Split Knowledge Distillation for Large Models in IoT: Architecture, Challenges, and Solutions
Zuguang Li, Wen Wu, Shaohua Wu, Qiaohua Lin, Yaping Sun, Hui Wang
TL;DR
This paper addresses the challenge of deploying large language models in IoT environments by combining knowledge distillation with split learning to create compact, privacy-preserving models suitable for edge devices. The proposed split knowledge distillation framework enables collaborative training between an edge server holding the full teacher and student models and lightweight IoT devices that process only embedding modules, optimizing cut-layer selection and resource usage to minimize energy and latency. A case study distills a large LLaMA-based model from 8B to 1B across a fleet of heterogeneous devices, showing meaningful gains in training speed and energy efficiency under varying channel conditions. The work offers a practical pathway for deploying intelligent, privacy-conscious AI in energy- and latency-constrained IoT ecosystems.
Abstract
Large models (LMs) have immense potential in Internet of Things (IoT) systems, enabling applications such as intelligent voice assistants, predictive maintenance, and healthcare monitoring. However, training LMs on edge servers raises data privacy concerns, while deploying them directly on IoT devices is constrained by limited computational and memory resources.
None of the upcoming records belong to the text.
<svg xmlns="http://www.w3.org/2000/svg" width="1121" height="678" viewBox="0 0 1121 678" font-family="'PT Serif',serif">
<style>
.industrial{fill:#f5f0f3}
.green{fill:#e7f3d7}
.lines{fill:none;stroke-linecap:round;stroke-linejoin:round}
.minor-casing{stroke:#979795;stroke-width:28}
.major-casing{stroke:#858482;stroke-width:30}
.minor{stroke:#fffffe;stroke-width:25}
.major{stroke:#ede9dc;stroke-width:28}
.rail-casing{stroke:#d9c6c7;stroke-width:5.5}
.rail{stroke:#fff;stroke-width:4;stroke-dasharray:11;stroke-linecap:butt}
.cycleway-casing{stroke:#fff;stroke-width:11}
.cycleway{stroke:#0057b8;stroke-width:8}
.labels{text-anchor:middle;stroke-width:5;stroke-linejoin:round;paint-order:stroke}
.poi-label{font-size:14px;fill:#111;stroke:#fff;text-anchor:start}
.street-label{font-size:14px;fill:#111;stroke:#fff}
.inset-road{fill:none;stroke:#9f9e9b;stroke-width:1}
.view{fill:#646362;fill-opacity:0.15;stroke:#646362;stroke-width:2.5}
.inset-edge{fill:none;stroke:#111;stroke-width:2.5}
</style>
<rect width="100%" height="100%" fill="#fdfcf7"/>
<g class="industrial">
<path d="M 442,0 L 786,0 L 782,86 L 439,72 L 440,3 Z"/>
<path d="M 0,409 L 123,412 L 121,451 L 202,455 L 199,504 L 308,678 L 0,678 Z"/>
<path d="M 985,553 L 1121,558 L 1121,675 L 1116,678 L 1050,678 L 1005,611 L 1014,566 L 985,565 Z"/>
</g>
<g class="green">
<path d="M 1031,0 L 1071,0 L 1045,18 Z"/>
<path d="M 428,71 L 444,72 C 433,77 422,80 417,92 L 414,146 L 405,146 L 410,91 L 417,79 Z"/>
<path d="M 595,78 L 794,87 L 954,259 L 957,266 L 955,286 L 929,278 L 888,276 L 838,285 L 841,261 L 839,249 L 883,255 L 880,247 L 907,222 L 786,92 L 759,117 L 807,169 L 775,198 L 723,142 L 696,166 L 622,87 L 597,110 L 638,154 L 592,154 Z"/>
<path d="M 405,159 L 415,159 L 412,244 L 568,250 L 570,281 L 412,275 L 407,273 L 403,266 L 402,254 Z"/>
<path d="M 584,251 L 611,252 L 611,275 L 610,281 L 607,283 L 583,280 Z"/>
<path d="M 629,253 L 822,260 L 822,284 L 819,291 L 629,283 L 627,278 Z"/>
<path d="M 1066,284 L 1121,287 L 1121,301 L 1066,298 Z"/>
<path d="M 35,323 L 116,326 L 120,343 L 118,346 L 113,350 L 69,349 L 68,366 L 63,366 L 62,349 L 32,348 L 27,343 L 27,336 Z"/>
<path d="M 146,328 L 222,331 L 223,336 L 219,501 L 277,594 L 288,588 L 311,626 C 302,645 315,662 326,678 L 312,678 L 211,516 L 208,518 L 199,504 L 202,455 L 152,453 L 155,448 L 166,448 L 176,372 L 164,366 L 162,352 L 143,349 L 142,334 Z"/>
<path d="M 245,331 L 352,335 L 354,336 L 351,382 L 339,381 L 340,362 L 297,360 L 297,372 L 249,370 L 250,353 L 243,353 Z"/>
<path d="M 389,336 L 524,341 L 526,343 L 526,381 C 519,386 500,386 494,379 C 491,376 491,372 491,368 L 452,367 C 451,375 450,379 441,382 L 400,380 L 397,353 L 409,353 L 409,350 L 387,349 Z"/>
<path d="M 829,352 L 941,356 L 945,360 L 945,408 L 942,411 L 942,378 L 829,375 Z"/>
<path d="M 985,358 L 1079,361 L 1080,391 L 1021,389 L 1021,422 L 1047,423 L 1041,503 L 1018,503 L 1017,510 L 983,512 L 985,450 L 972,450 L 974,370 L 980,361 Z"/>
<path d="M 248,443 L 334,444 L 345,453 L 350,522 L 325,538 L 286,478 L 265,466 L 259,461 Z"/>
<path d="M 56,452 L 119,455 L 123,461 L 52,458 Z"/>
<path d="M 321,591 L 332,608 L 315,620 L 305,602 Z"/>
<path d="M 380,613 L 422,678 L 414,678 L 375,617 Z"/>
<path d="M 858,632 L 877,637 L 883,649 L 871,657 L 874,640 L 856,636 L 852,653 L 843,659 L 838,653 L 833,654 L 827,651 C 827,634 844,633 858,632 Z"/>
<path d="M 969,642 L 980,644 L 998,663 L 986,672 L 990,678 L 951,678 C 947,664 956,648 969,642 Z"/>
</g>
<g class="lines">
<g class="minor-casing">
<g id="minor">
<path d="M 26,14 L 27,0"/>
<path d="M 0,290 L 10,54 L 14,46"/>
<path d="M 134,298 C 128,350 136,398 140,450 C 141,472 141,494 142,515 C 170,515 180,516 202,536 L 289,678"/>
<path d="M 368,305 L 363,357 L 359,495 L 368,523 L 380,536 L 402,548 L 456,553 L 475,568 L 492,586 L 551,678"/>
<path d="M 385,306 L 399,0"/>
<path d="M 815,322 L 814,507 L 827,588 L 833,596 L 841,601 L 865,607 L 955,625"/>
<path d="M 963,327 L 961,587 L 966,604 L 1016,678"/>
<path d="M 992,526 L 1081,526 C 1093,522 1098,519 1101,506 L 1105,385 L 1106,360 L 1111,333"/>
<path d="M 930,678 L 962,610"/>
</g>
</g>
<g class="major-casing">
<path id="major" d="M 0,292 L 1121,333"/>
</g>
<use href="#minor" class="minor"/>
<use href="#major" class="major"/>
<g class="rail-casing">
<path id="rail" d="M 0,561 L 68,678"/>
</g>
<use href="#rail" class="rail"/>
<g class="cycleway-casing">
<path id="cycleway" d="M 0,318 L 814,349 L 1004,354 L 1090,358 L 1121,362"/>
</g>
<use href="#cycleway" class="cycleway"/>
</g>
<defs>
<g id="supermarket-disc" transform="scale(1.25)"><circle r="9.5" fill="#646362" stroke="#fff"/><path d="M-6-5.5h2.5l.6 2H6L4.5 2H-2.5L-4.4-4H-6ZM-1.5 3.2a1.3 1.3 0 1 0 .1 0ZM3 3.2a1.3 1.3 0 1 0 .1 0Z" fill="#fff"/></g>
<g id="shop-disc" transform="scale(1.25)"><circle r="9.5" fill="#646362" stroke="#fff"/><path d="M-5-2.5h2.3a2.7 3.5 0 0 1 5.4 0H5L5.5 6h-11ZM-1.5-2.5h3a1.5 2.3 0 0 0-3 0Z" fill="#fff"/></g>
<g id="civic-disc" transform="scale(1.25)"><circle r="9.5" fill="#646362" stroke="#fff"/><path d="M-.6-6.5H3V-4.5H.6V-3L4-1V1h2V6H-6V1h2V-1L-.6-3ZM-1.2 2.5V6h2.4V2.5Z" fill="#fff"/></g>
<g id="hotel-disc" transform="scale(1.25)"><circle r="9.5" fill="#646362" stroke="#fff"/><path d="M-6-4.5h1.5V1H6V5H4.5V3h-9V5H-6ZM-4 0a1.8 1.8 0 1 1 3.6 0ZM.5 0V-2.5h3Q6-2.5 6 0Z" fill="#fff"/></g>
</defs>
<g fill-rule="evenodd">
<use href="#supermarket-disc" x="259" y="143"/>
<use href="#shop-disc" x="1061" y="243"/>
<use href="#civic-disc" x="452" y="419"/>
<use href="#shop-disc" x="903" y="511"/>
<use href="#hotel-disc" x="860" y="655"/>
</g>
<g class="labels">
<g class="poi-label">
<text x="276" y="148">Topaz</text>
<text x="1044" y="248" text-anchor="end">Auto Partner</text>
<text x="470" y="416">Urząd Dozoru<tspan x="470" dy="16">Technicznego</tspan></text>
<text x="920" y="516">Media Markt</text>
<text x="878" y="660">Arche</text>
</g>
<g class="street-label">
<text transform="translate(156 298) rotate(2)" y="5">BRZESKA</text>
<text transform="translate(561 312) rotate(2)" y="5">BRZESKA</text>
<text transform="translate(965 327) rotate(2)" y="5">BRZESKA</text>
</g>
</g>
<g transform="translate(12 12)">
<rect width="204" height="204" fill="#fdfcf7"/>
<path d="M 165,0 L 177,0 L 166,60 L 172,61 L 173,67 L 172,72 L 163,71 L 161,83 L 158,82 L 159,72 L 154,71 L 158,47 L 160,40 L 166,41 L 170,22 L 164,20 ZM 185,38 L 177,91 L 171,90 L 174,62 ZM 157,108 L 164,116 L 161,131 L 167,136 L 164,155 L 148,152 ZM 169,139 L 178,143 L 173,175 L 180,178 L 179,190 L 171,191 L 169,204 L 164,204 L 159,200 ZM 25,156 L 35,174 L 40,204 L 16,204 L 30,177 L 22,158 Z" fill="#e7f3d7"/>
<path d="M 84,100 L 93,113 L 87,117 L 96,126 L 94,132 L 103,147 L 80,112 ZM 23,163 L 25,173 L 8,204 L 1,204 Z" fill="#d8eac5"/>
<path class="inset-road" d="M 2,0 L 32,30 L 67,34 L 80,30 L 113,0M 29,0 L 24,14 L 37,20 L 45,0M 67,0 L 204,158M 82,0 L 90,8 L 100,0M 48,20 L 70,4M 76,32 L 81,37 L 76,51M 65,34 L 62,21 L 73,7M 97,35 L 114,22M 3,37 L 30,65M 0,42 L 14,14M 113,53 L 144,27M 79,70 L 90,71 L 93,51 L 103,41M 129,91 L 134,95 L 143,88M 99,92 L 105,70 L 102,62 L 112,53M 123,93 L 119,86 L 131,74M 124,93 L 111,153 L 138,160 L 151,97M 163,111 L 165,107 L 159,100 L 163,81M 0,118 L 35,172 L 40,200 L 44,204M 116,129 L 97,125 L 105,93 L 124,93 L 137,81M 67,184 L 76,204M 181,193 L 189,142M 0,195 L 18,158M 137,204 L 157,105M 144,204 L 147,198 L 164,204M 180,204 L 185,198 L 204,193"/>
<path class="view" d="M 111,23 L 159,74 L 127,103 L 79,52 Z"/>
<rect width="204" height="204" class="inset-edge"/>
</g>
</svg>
We analyze the key challenges of training LMs in IoT systems, including energy constraints, latency requirements, and device heterogeneity, and propose potential solutions such as dynamic resource management, adaptive model partitioning, and clustered collaborative training. Furthermore, we propose a split knowledge distillation framework to efficiently distill LMs into smaller, deployable versions for IoT devices while ensuring raw data remains local. This framework integrates knowledge distillation and split learning to minimize energy consumption and meet low model training delay requirements. A case study is presented to evaluate the feasibility and performance of the proposed framework.